§ DIRECTIVE:
Please copy each line of the listing below in which the word "files" appears.

§ INPUT MATERIAL:
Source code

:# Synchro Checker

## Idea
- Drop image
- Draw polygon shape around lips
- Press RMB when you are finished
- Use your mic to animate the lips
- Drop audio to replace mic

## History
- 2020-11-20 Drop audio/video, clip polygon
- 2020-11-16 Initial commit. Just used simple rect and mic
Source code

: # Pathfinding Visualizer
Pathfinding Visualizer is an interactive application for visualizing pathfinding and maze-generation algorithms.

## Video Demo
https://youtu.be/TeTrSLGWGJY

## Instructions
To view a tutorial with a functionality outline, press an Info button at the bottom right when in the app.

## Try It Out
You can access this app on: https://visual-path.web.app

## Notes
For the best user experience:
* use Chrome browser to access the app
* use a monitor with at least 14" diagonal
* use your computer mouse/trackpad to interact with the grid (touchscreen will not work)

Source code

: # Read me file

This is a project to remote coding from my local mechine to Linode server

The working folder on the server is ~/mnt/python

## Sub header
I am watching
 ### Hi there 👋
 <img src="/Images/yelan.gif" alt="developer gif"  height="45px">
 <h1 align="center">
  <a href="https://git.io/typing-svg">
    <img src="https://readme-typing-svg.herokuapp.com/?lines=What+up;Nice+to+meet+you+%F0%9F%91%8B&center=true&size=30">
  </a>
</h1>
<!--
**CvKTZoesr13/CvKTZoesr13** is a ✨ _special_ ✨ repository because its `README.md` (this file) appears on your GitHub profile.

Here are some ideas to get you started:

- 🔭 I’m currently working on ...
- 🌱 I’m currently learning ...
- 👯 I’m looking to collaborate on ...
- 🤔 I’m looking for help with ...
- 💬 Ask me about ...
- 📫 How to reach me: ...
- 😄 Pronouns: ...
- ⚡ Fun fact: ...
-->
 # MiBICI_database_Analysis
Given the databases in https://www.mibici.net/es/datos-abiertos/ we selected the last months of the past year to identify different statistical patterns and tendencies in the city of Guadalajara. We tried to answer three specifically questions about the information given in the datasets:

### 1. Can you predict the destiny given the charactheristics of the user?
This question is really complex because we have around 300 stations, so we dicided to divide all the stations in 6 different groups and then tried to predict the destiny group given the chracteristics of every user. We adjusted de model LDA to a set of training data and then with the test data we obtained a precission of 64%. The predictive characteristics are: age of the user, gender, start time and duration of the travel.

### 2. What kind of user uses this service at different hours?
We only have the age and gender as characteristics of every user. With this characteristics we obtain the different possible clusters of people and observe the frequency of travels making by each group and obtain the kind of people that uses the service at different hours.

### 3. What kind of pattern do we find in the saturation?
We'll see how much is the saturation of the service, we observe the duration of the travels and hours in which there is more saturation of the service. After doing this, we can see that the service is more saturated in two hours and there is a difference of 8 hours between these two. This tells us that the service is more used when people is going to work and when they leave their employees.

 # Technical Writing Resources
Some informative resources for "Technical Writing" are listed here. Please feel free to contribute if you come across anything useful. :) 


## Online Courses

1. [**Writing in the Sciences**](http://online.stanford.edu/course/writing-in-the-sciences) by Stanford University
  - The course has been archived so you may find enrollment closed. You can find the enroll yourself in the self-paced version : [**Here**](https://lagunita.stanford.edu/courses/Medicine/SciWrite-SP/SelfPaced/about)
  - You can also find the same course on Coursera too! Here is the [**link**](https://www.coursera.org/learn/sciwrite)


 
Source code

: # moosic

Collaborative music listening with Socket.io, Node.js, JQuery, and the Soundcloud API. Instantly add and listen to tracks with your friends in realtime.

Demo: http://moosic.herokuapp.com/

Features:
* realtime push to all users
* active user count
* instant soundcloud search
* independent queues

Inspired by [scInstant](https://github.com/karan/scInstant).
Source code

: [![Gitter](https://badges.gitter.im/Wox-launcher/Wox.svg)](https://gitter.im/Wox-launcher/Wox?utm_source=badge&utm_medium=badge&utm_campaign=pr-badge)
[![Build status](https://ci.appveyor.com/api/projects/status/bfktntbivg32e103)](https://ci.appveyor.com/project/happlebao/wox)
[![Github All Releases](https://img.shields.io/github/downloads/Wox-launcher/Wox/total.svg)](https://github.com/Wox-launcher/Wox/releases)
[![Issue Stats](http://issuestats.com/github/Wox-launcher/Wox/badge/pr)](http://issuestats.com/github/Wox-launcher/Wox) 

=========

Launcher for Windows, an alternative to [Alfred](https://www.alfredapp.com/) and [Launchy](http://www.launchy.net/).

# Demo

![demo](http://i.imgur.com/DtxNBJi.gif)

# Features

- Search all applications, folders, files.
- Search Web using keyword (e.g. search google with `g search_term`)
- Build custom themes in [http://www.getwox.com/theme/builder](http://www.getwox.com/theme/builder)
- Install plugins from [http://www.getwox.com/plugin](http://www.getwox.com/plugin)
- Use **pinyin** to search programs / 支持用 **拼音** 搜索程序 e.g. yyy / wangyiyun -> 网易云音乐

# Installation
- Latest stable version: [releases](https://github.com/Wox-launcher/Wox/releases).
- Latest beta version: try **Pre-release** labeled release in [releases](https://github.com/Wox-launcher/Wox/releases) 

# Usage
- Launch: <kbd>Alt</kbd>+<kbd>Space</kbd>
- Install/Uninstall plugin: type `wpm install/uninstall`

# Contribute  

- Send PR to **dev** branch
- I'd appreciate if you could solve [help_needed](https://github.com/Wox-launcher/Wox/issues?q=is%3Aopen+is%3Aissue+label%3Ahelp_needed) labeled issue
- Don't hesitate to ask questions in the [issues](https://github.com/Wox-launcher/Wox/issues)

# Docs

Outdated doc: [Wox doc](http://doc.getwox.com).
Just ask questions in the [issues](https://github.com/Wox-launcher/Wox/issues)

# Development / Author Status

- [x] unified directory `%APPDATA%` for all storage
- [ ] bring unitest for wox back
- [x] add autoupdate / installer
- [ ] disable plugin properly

* * *

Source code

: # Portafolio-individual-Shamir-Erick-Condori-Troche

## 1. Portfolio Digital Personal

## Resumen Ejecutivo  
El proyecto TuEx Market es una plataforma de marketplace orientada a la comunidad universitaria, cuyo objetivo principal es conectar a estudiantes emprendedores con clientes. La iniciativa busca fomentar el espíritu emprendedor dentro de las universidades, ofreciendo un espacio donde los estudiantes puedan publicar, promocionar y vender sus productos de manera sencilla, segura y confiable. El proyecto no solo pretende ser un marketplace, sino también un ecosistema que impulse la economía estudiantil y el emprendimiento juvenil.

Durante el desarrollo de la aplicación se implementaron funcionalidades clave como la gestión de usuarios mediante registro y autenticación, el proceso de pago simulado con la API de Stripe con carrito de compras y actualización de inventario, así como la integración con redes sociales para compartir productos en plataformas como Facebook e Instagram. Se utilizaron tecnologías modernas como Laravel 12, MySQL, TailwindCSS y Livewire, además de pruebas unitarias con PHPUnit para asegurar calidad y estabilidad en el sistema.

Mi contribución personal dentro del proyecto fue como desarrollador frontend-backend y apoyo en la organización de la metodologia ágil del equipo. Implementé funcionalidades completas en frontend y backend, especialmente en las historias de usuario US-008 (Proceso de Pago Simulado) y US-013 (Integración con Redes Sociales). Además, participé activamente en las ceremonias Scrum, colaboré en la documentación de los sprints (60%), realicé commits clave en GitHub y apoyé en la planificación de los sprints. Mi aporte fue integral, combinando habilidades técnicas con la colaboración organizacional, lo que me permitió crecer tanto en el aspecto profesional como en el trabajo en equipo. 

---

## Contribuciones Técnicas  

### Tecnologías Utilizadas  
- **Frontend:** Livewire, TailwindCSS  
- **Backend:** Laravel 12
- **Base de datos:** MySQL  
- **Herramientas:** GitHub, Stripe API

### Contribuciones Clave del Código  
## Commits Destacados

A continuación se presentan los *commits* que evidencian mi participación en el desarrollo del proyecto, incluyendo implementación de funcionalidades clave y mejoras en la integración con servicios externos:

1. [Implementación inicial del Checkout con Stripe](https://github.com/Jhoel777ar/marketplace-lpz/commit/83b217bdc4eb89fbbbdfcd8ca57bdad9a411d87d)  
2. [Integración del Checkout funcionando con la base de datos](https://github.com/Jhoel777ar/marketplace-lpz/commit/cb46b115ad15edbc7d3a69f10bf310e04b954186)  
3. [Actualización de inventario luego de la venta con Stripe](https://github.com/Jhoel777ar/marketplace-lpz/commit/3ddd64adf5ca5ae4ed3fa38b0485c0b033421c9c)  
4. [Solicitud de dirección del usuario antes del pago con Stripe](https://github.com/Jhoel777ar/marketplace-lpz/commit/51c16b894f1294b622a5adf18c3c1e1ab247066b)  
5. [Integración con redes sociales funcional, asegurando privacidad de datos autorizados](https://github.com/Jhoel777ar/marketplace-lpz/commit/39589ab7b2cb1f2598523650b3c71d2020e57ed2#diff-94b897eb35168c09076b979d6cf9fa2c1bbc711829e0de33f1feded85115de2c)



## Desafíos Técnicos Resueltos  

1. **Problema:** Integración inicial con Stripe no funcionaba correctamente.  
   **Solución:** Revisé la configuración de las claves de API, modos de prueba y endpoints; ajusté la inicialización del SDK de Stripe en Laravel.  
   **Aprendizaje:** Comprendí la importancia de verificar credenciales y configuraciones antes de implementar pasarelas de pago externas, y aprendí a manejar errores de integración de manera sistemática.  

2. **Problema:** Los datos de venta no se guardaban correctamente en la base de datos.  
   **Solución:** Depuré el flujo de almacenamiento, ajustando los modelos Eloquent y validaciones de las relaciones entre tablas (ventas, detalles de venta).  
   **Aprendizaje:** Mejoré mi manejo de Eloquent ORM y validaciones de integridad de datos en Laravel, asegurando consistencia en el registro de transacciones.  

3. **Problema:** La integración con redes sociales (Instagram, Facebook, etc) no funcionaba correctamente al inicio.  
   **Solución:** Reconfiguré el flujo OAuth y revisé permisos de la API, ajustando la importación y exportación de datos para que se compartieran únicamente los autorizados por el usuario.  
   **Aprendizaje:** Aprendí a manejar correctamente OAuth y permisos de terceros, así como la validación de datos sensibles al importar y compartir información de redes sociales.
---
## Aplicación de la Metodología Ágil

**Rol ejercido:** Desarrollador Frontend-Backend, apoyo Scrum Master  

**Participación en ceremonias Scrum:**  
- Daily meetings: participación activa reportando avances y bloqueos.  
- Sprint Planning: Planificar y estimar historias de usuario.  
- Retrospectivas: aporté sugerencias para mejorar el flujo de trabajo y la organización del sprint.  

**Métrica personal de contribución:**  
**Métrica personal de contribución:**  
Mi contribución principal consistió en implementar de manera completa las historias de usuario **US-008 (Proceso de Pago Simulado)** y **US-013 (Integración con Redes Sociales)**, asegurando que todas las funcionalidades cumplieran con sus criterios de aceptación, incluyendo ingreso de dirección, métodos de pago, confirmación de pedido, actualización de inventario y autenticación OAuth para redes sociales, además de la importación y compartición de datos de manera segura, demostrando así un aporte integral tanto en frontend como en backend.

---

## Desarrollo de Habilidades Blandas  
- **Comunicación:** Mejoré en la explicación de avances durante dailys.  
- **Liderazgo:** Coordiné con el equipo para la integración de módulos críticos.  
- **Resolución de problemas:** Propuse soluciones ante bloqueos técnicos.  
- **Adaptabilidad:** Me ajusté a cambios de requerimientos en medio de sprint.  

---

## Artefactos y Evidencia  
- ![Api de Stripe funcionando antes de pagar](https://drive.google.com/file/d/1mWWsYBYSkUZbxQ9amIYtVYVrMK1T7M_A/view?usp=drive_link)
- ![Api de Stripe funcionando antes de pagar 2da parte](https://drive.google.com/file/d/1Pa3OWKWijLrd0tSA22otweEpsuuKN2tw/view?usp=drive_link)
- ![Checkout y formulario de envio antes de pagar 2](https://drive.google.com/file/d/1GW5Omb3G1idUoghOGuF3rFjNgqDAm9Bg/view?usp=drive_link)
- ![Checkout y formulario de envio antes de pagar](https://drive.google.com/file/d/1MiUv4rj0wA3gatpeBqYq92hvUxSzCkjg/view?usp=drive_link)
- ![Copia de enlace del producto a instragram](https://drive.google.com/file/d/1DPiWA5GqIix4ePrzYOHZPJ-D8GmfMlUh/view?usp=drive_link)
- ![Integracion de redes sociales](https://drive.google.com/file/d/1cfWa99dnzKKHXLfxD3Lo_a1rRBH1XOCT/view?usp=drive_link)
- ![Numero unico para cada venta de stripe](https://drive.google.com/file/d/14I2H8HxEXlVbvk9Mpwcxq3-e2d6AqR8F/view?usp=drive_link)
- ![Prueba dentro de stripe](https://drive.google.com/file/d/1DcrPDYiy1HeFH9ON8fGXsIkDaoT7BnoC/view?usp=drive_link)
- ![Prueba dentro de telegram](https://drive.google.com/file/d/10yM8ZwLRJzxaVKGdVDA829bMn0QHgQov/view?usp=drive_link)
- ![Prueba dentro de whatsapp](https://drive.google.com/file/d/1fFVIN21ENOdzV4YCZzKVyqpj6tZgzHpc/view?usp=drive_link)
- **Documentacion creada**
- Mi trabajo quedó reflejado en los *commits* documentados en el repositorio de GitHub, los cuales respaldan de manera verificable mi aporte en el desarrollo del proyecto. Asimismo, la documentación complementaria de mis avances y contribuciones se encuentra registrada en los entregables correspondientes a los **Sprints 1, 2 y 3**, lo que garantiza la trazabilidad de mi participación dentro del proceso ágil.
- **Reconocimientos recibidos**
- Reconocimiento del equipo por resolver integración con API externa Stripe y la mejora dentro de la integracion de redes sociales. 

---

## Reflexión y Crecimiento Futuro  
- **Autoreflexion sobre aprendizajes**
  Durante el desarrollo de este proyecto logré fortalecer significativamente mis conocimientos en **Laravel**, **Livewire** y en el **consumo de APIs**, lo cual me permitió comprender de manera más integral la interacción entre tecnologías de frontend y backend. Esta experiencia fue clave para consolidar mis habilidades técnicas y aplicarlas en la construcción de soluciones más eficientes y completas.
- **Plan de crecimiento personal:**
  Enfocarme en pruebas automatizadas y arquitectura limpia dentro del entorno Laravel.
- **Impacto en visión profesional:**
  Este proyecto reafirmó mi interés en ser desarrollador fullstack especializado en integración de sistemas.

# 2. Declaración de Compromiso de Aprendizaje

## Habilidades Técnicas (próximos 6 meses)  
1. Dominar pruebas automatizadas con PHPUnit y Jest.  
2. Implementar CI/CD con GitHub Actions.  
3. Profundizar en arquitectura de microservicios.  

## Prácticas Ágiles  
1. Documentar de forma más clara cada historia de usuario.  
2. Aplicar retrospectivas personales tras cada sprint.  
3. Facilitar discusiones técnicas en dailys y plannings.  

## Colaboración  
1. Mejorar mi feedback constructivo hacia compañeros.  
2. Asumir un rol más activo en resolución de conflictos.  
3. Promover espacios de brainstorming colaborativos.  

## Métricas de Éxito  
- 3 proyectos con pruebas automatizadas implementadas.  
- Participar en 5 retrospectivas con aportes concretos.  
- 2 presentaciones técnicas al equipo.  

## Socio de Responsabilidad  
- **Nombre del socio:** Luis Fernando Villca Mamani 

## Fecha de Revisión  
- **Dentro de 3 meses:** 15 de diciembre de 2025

...

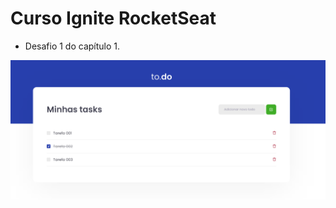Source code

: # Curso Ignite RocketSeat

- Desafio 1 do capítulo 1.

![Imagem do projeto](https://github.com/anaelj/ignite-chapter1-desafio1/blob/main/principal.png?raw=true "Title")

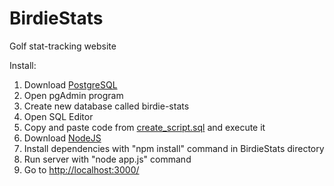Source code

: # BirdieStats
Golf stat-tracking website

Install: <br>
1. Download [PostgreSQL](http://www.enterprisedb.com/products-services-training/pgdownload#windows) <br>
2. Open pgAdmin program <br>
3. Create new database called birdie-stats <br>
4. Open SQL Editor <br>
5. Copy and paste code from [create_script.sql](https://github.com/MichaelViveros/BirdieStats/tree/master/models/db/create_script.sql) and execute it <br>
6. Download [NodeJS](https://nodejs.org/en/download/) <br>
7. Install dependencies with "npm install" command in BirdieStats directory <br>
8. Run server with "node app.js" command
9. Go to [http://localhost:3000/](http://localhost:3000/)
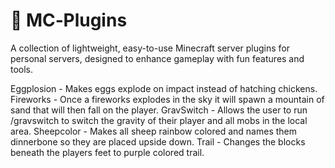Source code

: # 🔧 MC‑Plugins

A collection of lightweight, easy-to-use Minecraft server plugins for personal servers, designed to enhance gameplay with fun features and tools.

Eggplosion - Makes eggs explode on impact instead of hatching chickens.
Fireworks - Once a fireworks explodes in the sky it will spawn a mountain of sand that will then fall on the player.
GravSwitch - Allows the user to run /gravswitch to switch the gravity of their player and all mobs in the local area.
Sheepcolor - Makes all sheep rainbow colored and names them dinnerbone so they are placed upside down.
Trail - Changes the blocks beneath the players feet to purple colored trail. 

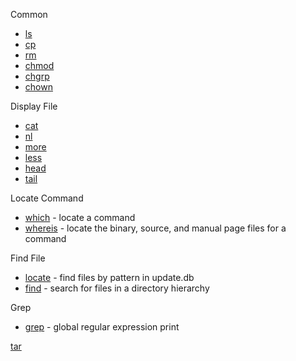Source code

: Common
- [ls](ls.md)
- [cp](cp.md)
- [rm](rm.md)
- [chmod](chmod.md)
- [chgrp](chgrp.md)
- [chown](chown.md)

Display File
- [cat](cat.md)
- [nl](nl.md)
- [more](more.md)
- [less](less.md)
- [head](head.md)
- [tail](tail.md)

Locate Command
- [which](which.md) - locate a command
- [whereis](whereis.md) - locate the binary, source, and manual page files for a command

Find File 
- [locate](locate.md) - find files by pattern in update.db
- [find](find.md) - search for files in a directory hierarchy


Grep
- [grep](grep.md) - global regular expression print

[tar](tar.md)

§ WRITTEN ANSWER:
- Search all applications, folders, files.
- [whereis](whereis.md) - locate the binary, source, and manual page files for a command
- [locate](locate.md) - find files by pattern in update.db
- [find](find.md) - search for files in a directory hierarchy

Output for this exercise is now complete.